10. À Montréal, une ONG buzz avec un camion anti-Shein
Le 27 août, Équiterre a mobilisé devant la boutique éphémère Shein de la rue Sainte-Catherine, camion à ordures à l'appui, pour réclamer une loi fédérale canadienne contre l'ultra fast fashion. CM-CM.fr vous partageait les images de la scène qui ont fait le tour du net. Un entretien avec l’ONG est à paraître sur CM-CM.fr
11. Amazon classe comme « seconde main » des articles parfois jamais utilisés
Le groupe a reconduit ses « Jours Seconde Main » jusqu'au 10 septembre, trois jours de plus qu'en 2025, avec des dizaines de milliers d'offres en high-tech, gaming, cuisine, maison, beauté et fitness. Le descriptif du site range sous la même étiquette des articles endommagés en entrepôt, retournés, déballés ou réellement utilisés, classés en quatre niveaux d'état, de « comme neuf » à « acceptable ». Après avoir interrogé en 2025 sur cette pratique, CM-CM.fr revient sur la définition élastique de la seconde main par l’entreprise américaine.

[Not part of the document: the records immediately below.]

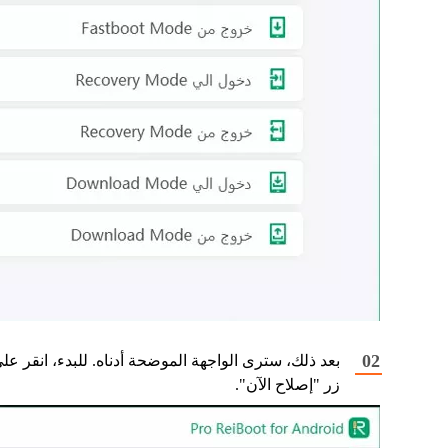
بعد ذلك، سترى الواجهة الموضحة أدناه. للبدء، انقر عل
زر "إصلاح الآن".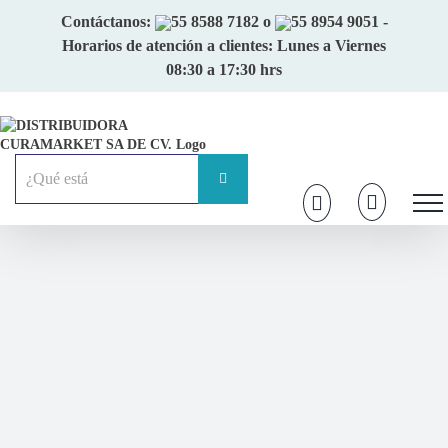
Skip
Contáctanos:
55 8588 7182
o
55 8954 9051
-
to
Horarios de atención a clientes: Lunes a Viernes
content
08:30 a 17:30 hrs
Buscar: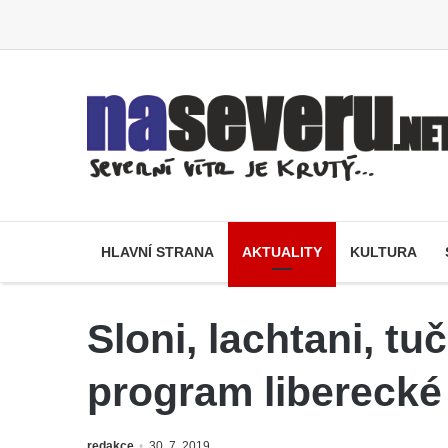
HLAVNÍ STRANA
AKTUALITY
KULTURA
Sloni, lachtani, tu
program liberecké 
redakce
30. 7. 2019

12. Oxfam France oppose deux seconde main et chiffre l'écart
Dans un rapport publié le 10 septembre, Oxfam France compare les impacts environnementaux et sociaux des circuits de l'occasion textile et conclut que tous les modèles ne se valent pas. Les calculs, réalisés par RDC Environnement, portent sur 5 kilos de vêtements injectés dans chaque circuit : 0,6 kg CO2e en boutique solidaire, 2,9 kg en friperie commerciale, 3,1 kg sur les plateformes. La ligne de partage donc l'économie sociale et solidaire contre le lucratif. Le rapport rappelle que le chiffre d'affaires du secteur est passé de 1,2 milliard d'euros en 2018 à 6 milliards en 2022, et décrit une captation de valeur qui laisse la collecte, le tri et les déchets aux structures solidaires.
Six blocs de recommandations. Parmi elles : réduction contraignante de 30 % du nombre de pièces TLC mises sur le marché entre 2025 et 2035, obligation pour Refashion de flécher au moins 10 % des éco-contributions vers le réemploi porté par l'ESS, et interdiction faite aux metteurs en marché des « dispositifs de reprise d'articles de seconde main contre bons d'achat, remises ou conditionnés à l'achat de produits neufs » comme de la collecte « écrémante ».
13. Le talk de Milda Mitkutė, cofondatrice de Vinted en Belgique
La très discrète cofondatrice de Vinted, qui a quitté la direction opérationnelle en 2016, montera le 1er décembre sur la scène du Digital First Congress à Brussels Gate, Grand-Bigard, pour raconter les débuts de l'entreprise. L'intervention ne sera ni retransmise ni captée, confirment les organisateurs à CM-CM.fr.